Faccio un lavoro che mi costringe a passare molto tempo sui social e, a discapito di coloro che credono che ciò significhi “non fare nulla”, ogni giorno mi devo confrontare con il peggio dell’umanità, che si riversa nelle bacheche sotto forma di commenti frustrati.
In questi giorni uno in particolare ha catturato la mia attenzione. Sotto un articolo a sostegno delle tesi del neo femminismo, un uomo dichiarava polemico: «Avete reso la virilità un crimine».
Al di là di come la si pensi, devo ammettere che questo commentatore ha avuto una capacità di sintesi degna dei migliori copywriter. In poche parole ha espresso un concetto in realtà molto articolato.
Si tratta, in partenza, della solita lamentela del maschio/bianco/etero che, alla faccia della propria virilità (per l’appunto), non trova modo migliore per ribattere alle critiche che lagnarsi tutto il tempo in un pietoso quanto insopportabile vittimismo.
Alla pari di quegli etero che ancora hanno la spudoratezza di chiedere perché non esiste un “etero Pride”.
Ho però resistito alla repulsione iniziale e mi sono soffermato a riflettere meglio su quelle parole.

Perché quest’uomo ha sentito la propria virilità minacciata? È lui che non riesce a distinguere virilità e mascolinità tossica o sono le stesse donne che tendono a farle combaciare?
Ho provato a chiedere in giro e in effetti ho notato che c’è un po’ di confusione a riguardo. È il solito schema che si ripete ogni qual volta si cerca di smantellare un estremismo: più è esagerato il pensiero da abbattere, più si tende a esagerare a nostra volta e si finisce a dividere il mondo solo in bianco e nero e buonanotte alle sfumature.

Cosa significa essere virili?
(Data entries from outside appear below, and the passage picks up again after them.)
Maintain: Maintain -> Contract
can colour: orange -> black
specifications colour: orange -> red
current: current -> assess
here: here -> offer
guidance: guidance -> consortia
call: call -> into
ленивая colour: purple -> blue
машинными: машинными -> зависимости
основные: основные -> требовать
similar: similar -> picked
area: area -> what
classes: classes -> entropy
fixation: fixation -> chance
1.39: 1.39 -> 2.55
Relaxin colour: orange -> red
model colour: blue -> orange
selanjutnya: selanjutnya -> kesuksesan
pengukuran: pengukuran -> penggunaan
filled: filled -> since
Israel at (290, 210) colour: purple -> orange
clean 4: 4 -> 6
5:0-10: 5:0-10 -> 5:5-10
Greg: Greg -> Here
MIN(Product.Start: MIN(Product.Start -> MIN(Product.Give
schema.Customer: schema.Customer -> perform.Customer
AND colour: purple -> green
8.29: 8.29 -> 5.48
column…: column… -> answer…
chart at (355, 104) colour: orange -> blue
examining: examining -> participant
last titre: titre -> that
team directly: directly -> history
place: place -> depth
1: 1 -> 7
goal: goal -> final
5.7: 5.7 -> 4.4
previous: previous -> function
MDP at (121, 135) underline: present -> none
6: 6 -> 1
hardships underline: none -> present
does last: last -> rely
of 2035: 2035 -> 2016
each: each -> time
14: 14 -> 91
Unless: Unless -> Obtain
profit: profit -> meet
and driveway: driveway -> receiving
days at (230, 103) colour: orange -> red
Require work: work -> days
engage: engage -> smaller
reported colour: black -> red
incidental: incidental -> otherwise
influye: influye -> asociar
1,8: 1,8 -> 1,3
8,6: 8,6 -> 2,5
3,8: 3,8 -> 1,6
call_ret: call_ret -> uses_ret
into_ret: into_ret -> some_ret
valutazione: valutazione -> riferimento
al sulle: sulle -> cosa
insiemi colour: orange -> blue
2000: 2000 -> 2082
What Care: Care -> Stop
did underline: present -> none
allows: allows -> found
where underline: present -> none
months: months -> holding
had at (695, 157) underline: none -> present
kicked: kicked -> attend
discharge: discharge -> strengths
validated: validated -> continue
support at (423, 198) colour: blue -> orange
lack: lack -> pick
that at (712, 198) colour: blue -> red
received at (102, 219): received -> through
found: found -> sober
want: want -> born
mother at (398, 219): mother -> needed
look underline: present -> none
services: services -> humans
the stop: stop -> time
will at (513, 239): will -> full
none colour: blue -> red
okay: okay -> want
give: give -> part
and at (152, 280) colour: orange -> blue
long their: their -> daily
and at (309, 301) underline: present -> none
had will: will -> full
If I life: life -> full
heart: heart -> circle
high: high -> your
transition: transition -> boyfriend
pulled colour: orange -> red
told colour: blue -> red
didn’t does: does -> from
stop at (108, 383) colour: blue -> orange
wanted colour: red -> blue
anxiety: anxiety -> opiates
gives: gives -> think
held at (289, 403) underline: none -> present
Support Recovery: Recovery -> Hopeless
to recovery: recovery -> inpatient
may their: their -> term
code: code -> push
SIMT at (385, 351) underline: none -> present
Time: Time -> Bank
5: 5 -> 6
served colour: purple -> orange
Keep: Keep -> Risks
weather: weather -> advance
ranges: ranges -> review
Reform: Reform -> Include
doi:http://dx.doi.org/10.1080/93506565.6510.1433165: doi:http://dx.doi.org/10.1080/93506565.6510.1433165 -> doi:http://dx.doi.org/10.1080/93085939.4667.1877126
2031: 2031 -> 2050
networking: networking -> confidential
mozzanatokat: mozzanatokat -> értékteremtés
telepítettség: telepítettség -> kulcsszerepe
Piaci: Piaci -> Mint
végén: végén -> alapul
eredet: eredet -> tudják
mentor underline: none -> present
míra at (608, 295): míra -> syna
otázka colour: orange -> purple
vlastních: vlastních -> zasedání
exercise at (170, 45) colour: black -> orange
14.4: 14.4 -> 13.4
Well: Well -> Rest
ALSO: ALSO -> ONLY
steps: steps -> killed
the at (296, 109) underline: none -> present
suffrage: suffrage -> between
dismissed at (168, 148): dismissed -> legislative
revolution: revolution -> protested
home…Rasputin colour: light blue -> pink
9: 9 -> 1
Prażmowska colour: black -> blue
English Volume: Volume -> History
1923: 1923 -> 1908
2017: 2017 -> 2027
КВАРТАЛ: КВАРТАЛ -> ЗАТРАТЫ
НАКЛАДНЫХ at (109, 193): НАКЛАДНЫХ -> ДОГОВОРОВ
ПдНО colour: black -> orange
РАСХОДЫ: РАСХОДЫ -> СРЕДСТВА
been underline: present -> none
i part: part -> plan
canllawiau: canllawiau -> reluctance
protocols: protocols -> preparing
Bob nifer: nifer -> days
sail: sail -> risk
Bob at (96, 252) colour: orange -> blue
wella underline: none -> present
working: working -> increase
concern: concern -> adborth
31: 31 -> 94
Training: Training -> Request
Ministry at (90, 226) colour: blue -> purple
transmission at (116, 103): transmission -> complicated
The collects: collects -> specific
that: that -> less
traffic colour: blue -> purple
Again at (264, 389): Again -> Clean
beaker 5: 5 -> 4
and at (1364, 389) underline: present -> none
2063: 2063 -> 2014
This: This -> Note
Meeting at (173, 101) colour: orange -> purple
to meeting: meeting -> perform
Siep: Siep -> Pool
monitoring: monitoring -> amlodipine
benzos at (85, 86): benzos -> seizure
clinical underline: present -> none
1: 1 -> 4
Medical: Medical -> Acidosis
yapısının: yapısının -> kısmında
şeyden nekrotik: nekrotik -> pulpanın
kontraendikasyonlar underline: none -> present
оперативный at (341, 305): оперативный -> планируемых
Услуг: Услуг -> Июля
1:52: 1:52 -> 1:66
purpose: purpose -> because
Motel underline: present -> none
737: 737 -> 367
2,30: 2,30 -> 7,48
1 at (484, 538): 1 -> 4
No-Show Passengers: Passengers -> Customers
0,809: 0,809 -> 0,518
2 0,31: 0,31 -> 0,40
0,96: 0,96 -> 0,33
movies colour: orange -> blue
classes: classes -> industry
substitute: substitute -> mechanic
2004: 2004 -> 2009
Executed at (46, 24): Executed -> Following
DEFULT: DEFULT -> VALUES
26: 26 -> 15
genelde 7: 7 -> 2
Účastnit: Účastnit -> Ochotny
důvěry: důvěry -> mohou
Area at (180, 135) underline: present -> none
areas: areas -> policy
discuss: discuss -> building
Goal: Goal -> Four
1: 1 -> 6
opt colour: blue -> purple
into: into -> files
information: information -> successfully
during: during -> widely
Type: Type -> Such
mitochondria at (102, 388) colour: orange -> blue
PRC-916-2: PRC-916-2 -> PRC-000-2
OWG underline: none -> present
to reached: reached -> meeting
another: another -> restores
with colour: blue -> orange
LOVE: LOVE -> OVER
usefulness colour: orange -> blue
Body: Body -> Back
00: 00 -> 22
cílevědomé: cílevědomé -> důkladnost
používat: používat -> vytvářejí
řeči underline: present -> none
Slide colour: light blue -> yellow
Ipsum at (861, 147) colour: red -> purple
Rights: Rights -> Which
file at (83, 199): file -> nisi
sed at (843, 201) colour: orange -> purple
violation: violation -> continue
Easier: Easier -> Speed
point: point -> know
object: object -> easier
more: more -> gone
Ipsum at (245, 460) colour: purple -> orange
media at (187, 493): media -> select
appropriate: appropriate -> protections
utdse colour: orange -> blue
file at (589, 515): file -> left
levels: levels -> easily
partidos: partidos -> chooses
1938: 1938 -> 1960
Un uomo che si definisce tale è automaticamente fautore di una mascolinità tossica? Quest’ultima è solo prerogativa di maschioni villosi? Un uomo mingherlino ed effeminato sarebbe di per sé già privo di ogni sospetto?
Chiaro che no. Virilità e mascolinità tossica son cose ben diverse, che possono certo convivere ma non necessariamente. Per dirla alla pari delle nostre maestre delle elementari: non dobbiamo sommare le mele con le pere.

Dunque che cos’è la virilità?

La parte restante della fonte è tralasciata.